CSI is exhibiting and presenting at the Dietitians of Canada National Conference in Toronto, ON, June 14 -16, 2012
The Canadian Sugar Institute (CSI) will be exhibiting at the Dietitians of Canada National Conference in Toronto, ON from June 14-16, 2012.
At the conference, Katrina Anciado, a former CSI intern from the Master of Applied Nutrition Program at the University of Guelph, will give a poster presentation. Katrina is presenting the research she helped conduct during her internship with CSI on health professionals' perceptions of current trends in sugars consumption. Please see the abstract below.
Health professionals' perceptions of sugars consumption trends
Katrina Anciado, MAN, RD1, Jodi Bernstein2 and Tristin Brisbois, PhD2
1University of Guelph, Guelph, Ontario; 2Canadian Sugar Institute, Toronto, Ontario.
There are many misconceptions surrounding sugars consumption. Added sugars consumption has not increased over recent decades in countries such as Canada, Australia, the United States, and the United Kingdom. The overall purpose of this project was to determine health professionals' perceptions of sugars consumption trends.

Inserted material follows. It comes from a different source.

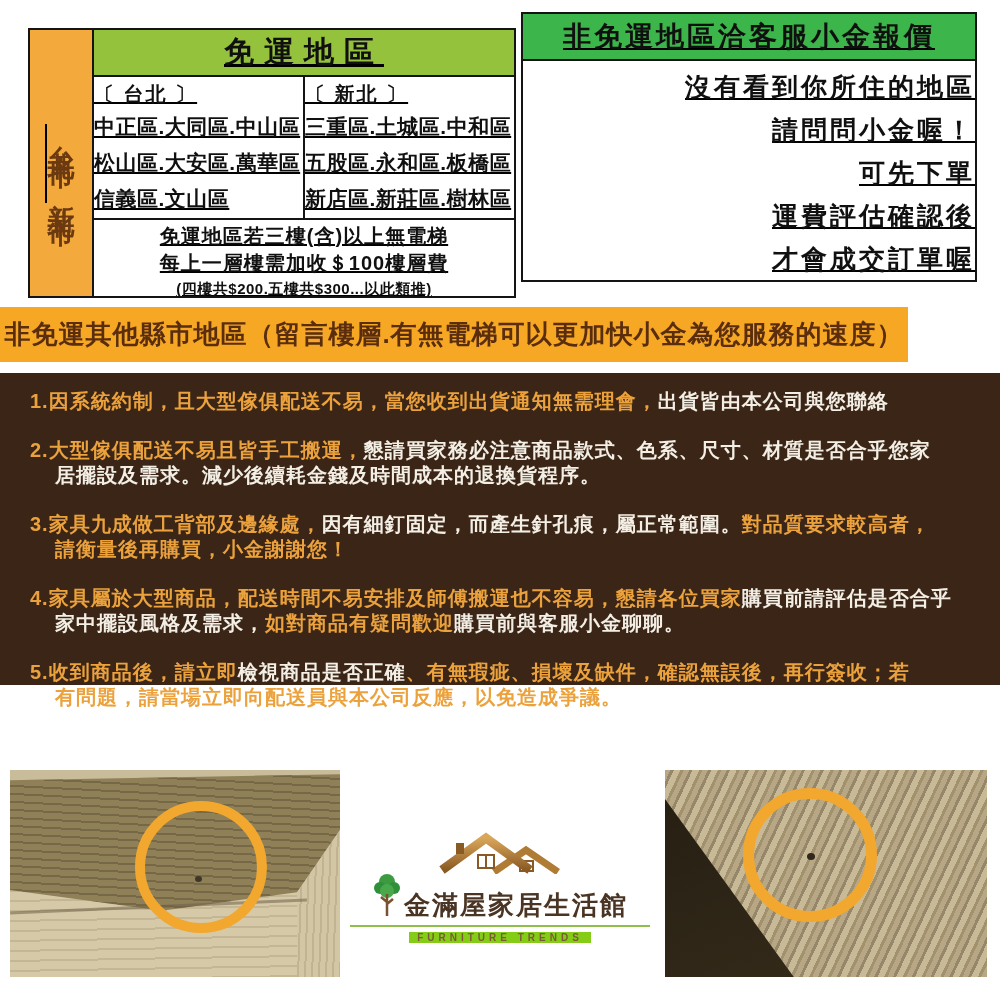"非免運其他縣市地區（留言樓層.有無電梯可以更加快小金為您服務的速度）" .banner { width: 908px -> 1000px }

Objectives: To gather users' feedback of Canadian Sugar Institute (CSI) resources and to assess dietitians' knowledge of trends in sugars consumption in Canada.
Methods: From 2003-2011, conference attendees voluntarily completed CSI surveys, which included questions on demographics, preferences for CSI resources, and sugar-related knowledge.
Results: Dietitians represented 60% of survey participants. Dietitians and the majority (80%) of nurses and physicians claimed to often discuss nutrition with their clients. Most respondents (76%) found CSI's resources useful. Topics of interest for resources included: glycemic index, type 2 diabetes, nutrition labelling, dietary guidelines and dental health. Sugar-knowledge questions revealed that the majority of dietitians (77%) were not aware that sugars and syrup consumption has decreased in Canada. Some dietitians (39%) correctly identified that 10-15% of Canadians' total energy intake is attributed to total added sugars. Less than half of dietitians were aware that HFCS is used to sweeten most soft drinks sold in Canada. Most dietitians (70%) were not aware that Canadian consumption of soft drinks is half that of Americans.
Implications and Conclusions: There appears to be a need for an effective transfer of evidence-based knowledge to dietitians and other health professionals regarding sugars and trends in consumption. CSI should continue to develop resources for these professionals to use as tools in discussions with their clients.